BEGIN
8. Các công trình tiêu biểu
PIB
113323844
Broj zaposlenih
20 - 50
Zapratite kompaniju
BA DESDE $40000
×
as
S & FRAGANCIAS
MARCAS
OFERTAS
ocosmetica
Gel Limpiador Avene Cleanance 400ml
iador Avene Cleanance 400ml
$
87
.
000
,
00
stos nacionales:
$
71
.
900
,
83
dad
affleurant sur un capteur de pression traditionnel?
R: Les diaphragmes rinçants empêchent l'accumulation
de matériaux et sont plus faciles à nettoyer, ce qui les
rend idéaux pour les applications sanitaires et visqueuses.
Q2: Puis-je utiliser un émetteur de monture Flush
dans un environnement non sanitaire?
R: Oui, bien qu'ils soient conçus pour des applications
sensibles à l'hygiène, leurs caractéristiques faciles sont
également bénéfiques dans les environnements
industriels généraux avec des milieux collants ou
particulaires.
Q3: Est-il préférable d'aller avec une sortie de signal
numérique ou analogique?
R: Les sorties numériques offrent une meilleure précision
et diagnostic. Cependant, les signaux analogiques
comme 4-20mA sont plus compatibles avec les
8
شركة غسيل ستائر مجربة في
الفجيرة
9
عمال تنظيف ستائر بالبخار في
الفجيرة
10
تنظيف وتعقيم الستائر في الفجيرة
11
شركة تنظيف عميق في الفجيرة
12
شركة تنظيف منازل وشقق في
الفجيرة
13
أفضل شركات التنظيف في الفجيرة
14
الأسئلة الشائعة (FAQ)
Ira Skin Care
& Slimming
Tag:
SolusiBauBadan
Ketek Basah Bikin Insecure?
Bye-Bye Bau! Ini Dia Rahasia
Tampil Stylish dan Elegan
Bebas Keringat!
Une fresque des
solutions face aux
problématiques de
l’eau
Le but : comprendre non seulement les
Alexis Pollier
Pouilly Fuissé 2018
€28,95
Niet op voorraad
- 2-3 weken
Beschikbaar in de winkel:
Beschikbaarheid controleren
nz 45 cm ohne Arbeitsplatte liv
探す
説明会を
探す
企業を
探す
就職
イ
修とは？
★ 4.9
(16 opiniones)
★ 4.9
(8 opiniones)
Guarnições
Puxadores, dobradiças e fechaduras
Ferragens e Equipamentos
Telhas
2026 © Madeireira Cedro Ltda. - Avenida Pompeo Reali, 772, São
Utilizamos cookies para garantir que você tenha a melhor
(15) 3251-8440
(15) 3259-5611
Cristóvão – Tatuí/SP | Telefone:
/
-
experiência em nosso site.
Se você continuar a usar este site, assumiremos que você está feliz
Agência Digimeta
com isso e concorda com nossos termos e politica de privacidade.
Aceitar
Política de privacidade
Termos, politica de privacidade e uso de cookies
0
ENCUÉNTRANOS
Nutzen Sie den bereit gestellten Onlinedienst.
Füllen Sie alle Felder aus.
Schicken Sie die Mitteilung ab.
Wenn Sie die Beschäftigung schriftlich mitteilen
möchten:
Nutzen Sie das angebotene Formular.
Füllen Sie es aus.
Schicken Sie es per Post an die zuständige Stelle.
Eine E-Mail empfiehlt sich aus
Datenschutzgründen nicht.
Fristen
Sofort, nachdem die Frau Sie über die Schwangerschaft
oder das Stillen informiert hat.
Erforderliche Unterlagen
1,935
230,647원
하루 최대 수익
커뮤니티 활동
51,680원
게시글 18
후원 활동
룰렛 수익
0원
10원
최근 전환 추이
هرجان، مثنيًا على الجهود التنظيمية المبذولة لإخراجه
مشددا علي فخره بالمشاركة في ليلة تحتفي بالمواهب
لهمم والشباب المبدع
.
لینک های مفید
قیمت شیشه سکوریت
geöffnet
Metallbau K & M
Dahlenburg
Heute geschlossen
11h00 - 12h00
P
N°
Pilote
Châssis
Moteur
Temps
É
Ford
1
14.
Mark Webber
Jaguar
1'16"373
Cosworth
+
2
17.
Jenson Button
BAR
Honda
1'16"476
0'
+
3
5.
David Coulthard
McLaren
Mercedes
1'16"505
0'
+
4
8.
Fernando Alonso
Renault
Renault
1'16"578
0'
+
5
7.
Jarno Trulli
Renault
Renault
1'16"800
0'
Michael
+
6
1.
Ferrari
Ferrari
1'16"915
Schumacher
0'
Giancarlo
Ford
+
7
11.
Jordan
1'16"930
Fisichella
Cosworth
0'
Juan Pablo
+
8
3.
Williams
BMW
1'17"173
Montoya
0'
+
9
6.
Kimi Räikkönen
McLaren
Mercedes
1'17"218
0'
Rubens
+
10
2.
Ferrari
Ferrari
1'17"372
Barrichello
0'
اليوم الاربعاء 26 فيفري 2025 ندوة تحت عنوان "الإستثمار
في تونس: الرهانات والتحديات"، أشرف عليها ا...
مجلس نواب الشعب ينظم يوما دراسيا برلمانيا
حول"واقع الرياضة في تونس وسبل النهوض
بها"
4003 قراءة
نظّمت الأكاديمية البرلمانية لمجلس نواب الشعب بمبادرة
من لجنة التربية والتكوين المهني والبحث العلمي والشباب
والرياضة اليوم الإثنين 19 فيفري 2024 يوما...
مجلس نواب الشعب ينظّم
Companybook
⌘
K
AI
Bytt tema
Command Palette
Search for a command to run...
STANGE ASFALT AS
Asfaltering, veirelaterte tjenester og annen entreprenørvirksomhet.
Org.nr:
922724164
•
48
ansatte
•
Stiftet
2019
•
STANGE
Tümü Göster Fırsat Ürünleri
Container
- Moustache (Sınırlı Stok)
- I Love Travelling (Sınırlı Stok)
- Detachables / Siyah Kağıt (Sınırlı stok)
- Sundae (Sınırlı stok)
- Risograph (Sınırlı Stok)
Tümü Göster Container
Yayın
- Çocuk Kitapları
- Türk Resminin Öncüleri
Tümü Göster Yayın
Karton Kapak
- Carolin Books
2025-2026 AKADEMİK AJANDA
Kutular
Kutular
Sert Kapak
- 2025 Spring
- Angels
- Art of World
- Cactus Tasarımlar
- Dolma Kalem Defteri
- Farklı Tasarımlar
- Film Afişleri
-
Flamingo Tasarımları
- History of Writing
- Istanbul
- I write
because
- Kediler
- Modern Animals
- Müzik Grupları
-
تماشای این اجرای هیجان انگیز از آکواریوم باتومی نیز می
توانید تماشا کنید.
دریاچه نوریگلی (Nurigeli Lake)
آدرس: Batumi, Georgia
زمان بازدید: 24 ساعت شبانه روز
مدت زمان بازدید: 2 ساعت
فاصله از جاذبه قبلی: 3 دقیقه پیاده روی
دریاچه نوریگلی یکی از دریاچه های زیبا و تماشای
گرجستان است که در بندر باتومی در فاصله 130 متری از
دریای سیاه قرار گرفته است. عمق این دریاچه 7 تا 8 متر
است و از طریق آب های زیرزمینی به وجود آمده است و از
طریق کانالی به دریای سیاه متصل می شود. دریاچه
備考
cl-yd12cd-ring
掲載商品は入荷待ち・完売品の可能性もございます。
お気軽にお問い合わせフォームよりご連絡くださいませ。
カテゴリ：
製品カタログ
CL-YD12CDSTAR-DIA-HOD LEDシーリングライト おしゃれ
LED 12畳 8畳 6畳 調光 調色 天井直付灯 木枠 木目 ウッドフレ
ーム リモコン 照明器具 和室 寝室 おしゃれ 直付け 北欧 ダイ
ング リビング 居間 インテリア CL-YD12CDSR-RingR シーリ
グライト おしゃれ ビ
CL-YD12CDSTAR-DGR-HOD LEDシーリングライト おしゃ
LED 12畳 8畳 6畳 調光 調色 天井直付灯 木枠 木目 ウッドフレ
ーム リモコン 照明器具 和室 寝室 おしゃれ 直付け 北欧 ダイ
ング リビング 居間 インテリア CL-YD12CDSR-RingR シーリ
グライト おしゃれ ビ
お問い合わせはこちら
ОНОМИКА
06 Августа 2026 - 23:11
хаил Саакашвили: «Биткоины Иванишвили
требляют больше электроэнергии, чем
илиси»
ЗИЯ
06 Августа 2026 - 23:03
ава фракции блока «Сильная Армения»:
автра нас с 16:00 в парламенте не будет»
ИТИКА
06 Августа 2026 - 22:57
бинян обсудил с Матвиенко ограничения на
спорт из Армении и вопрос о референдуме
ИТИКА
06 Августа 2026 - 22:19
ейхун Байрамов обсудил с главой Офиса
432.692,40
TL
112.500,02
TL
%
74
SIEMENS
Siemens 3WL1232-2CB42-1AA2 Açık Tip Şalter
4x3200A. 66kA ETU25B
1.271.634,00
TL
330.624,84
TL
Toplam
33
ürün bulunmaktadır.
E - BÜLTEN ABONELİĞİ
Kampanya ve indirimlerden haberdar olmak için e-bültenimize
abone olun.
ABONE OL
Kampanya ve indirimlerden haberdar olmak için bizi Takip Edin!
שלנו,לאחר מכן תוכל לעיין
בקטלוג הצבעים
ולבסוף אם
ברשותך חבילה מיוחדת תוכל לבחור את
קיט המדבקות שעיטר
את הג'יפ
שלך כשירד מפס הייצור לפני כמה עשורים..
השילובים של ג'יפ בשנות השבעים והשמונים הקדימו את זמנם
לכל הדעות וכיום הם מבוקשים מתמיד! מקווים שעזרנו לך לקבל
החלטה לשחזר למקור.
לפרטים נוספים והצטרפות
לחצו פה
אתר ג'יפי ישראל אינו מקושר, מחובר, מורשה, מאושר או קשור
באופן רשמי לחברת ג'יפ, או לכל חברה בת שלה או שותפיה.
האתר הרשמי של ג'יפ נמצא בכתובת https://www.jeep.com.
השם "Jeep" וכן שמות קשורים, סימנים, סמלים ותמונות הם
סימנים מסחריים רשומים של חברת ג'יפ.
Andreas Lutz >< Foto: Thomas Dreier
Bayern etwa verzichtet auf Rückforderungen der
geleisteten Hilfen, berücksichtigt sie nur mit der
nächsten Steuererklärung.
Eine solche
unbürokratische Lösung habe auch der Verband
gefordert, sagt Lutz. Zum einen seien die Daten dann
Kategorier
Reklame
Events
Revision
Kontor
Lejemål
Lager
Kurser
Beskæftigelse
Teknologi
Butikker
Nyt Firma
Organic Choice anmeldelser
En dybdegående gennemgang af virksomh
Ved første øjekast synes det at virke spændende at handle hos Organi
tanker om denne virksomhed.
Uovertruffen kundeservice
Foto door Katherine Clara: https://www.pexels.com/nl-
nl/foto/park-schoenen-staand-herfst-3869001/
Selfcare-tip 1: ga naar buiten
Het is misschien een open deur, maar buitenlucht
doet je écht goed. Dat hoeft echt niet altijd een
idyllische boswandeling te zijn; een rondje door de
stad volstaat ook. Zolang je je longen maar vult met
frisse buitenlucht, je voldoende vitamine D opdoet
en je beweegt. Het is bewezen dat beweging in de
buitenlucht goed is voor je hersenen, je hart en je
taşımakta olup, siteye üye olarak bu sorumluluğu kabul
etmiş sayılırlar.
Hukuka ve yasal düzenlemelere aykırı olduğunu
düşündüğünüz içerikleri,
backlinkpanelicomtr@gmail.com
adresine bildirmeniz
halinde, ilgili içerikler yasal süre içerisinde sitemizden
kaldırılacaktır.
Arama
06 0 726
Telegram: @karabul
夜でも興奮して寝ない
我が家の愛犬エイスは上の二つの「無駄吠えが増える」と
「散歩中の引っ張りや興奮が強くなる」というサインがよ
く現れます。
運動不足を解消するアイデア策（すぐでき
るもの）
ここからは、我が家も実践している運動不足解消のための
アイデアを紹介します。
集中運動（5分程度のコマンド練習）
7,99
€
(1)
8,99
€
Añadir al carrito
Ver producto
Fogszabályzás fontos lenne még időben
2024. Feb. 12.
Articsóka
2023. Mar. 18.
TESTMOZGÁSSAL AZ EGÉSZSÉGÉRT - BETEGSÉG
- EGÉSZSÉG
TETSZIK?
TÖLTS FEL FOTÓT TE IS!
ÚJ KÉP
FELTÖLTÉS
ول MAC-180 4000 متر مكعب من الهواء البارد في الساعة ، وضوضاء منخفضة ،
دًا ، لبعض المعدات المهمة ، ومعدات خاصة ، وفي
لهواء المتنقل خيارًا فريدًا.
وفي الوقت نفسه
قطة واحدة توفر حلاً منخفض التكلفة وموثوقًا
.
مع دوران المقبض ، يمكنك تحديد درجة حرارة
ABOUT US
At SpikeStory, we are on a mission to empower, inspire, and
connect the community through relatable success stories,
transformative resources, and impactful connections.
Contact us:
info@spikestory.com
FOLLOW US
END
* _PROBLEM TO SOLVE_
From the entries above, return each line with the word "yasal" in it.

* _OUTPUT BELOW_
Hukuka ve yasal düzenlemelere aykırı olduğunu
halinde, ilgili içerikler yasal süre içerisinde sitemizden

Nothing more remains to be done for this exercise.